163e – Esta casa apresenta como que a duplicação da planta usual. Cozinha no rés-do-chão, com escada de acesso ao andar (agora entaipada) passando entre as alcovas.
164(O edifício foi ampliado, mas mantém bem conservada esta parte primitiva). – Gemezes.
165f – Edificação sólida datada de 1871 (?), mantendo quase a construção original. Tectos de madeira em castanho natural, com ornatos entalhados.
166Cozinha com enorme rodo de granito. As lajes do lar apoiam-se num maciço de entulho que rouba o seu espaço a uma corte que fica por baixo.
167Varanda excepcionalmente larga, com parede exterior de granito de construção posterior (a regra é esta parede ser de tabique).
168Também contra o costume, o portal abre-se na própria casa, e não directamente para o quinteiro (foto 11).
169g – É muito semelhante a uma casa de tipo A, da Maia, com lojas aproveitando o desnível do terreno. Alcovas pequenas (2 x 1,69 m). Paredes dos cubículos para a varanda de tabuado. – Gemezes.
170h – Divisão interior diferente e relativamente rara. O corredor passa junto à parede da varanda, e é para ele que abrem os quartos. Telhado a três águas, uma das maiores prolongada, cobrindo os quartos e a varanda. Esta é aberta, mas com ripados de baixar, como nos varandões do Minho.
171(A casa, dividida agora entre dois herdeiros, e acrescentada uma das partes com outra cozinha, é facilmente reconstituível). – Gemezes de Cima.
172i – Casa de rés-do-chão e andar relativamente moderna. Telhado a três águas, com o cume ao meio do edifício. A varanda está reduzida a um compartimento comprido, inteiramente englobado no corpo da casa. Não são muito frequentes, e parecem ser mais modernas. – Gandra.
173Vemos assim que, com efeito, a concepção da planta da divisão interior destas casas é, à parte pequenas diferenças de detalhe que não afectam a estrutura fundamental do edifício nem os seus elementos característicos, rigorosamente idêntica à das casas da Maia, dos tipos A, A’ e B atrás referidos; numas e noutras notamos a existência de duas alcovas abrindo para a sala, e entre elas, o estreito corredor que liga esta à cozinha. Aqui, em muitas casas, como lá, aparece o quarto ao lado da sala, que corresponde a um corpo de edifício destacado do bloco quadrangular principal, implicando a ala independente do telhado.

● ● ● ● ●

**Objetivos:**
A. No excerto sobre as casas, que medidas têm as alcovas pequenas da casa g?
B. No excerto sobre as casas, renomeie "rés-do-chão" como "térreo" e reescreva o trecho entre "163e – Esta" e "primitiva). – Gemezes.", inclusive.
C. Por favor, prossiga com o excerto sobre as casas a partir do ponto em que ele termina.

**Dados fornecidos:**
● ● ● ● ●

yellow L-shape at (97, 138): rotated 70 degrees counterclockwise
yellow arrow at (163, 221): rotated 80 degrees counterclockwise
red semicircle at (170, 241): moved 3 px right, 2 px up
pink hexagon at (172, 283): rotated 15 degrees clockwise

● ● ● ● ●

**Resultados das tarefas:**
A. 2 x 1,69 m.

B.
163e – Esta casa apresenta como que a duplicação da planta usual. Cozinha no térreo, com escada de acesso ao andar (agora entaipada) passando entre as alcovas.
164(O edifício foi ampliado, mas mantém bem conservada esta parte primitiva). – Gemezes.

C.
174Como diferenças de detalhe, que se articulam na concepção comum, podemos notar que o alpendre das casas de tipo A e A’ foi aqui substituído pela varanda, aberta ou fechada; a cozinha, na quase totalidade das casas com andar, deixou de ser no rés-do-chão, ao contrário do que sucede na Maia, onde ela é sempre aí ; os quartos da varanda não têm ligação directa com a sala ou cozinha, também ao contrário do que sucede na Maia; e duas das suas paredes são aqui de tábuas ou tabique, enquanto lá são sempre de pedra.
175Apesar disto, porém, o plano interno de aproveitamento é fundamentalmente o mesmo em ambos os casos, e aqui como lá, ele fixa a alcova como elemento definido; a grande característica diferencial está portanto num elemento da construção exterior, que é a chaminé, e na transformação do alpendre em varanda, com a consequente adaptação da escada que a ela conduz.
176Falámos já da função destes tipos de casas. A sua cronologia, tal como acontece com a maioria dos casos da Maia, apoia-se meramente em conjecturas, aqui fundadas no estilo da sala, que parece corresponder a princípios do século xix.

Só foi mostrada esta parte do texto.